A base-level `.head` flows down like everything else on a base: it becomes a
mount action on the chain and replays at the page or layout that mounts, so it
never renders on the base itself.

### The head object — full key set

`.head({...})` is
`ResolvableHead & DeepResolvableProperties<MetaFlat> & { canonical }`:

| Group       | Keys                                                                                                                        | Renders as                        |
| ----------- | --------------------------------------------------------------------------------------------------------------------------- | --------------------------------- |
| Head keys   | `title`, `titleTemplate`, `templateParams`, `base`, `link`, `meta`, `style`, `script`, `noscript`, `htmlAttrs`, `bodyAttrs` | passed to unhead `useHead`        |
| Flat SEO    | `description`, `ogTitle`, `ogImage`, `ogDescription`, `twitterCard`, `robots`, … (every `useSeoMeta` key)                   | the matching `<meta>` tag         |
| `canonical` | `canonical: string`                                                                                                         | `<link rel="canonical" href="…">` |

Every value may be a resolvable (a function), per unhead.
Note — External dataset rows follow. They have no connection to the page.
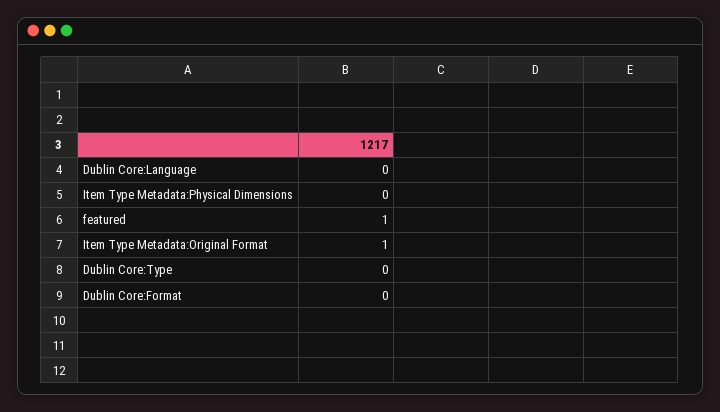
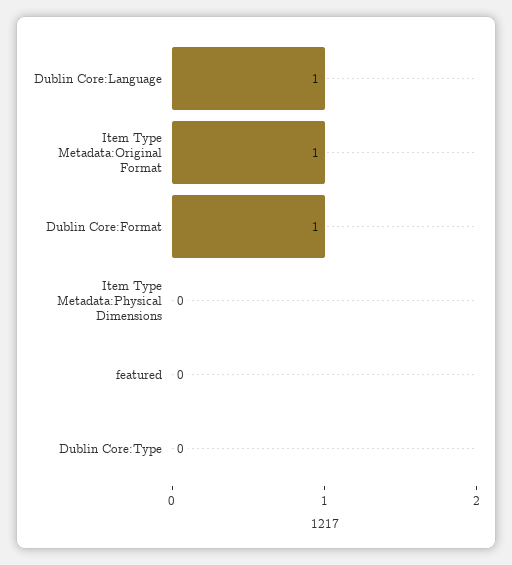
  {
-   "Dublin Core:Language": 0,
+   "Dublin Core:Language": 1,
    "Item Type Metadata:Physical Dimensions": 0,
-   "featured": 1,
+   "featured": 0,
    "Item Type Metadata:Original Format": 1,
    "Dublin Core:Type": 0,
-   "Dublin Core:Format": 0
+   "Dublin Core:Format": 1
  }

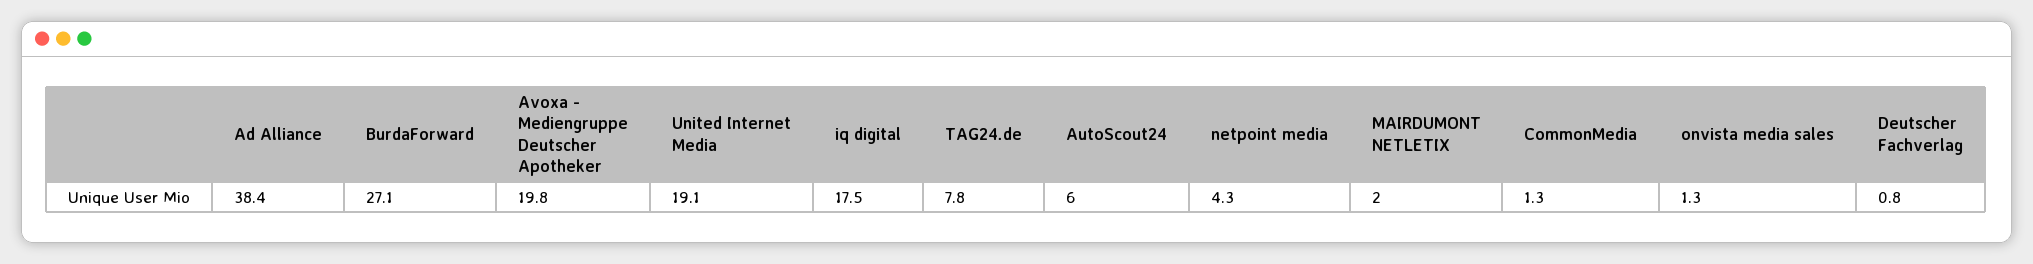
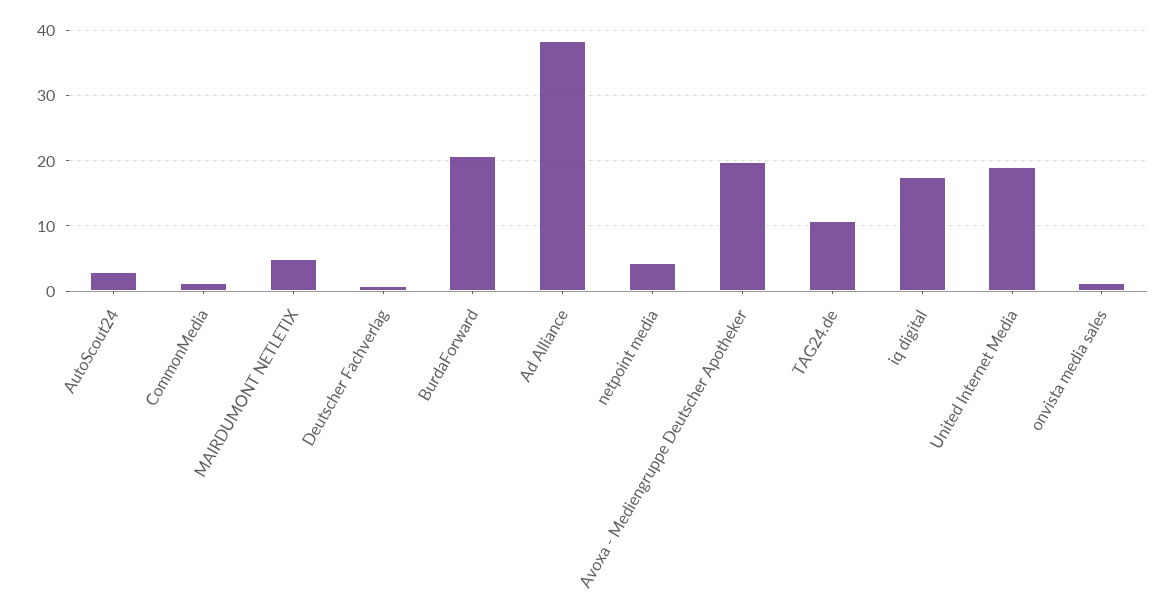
  {
    "Ad Alliance": 38.4,
-   "BurdaForward": 27.1,
+   "BurdaForward": 21,
    "Avoxa - Mediengruppe Deutscher Apotheker": 19.8,
    "United Internet Media": 19.1,
    "iq digital": 17.5,
-   "TAG24.de": 7.8,
+   "TAG24.de": 11,
-   "AutoScout24": 6,
+   "AutoScout24": 3,
    "netpoint media": 4.3,
-   "MAIRDUMONT NETLETIX": 2,
+   "MAIRDUMONT NETLETIX": 5,
    "CommonMedia": 1.3,
    "onvista media sales": 1.3,
    "Deutscher Fachverlag": 0.8
  }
A flat SEO key beats a
`meta` array entry for the same tag; `canonical` is appended after existing
`link` entries.

`title`, `titleTemplate`, `templateParams`, `base`, `link`, `meta`, `style`,
`script`, `noscript`, `htmlAttrs`, and `bodyAttrs` are the keys Point0 routes to
`useHead` (the `headOwnKeys` set in `head.ts`); every other key goes to
`useSeoMeta`. Point0 only sorts these into the two buckets — it does not
interpret them, so what each one renders is unhead's job.

### `.head` signatures

```tsx
// no status → defaults to 'success'
.head(headFn | headObject | string)

// explicit status
.head('loading' | 'error' | 'success' | 'universal', headFn | headObject | string)
.head('global', globalHeadFn | headObject)   // no bare string in the 'global' types
```

The function form returns `HeadObject | string`. The types require at least one
argument: calling `.head()` with none produces an empty head, which is
meaningless, so the typings don't offer it even though the runtime would accept
it. (You only ever see an arg-less stage-method where the empty call _does_ mean
something — e.g. `.clientOnly()` on a [page](page), which tells the compiler to
strip the rest of the chain from the server. `.head` isn't one of those.)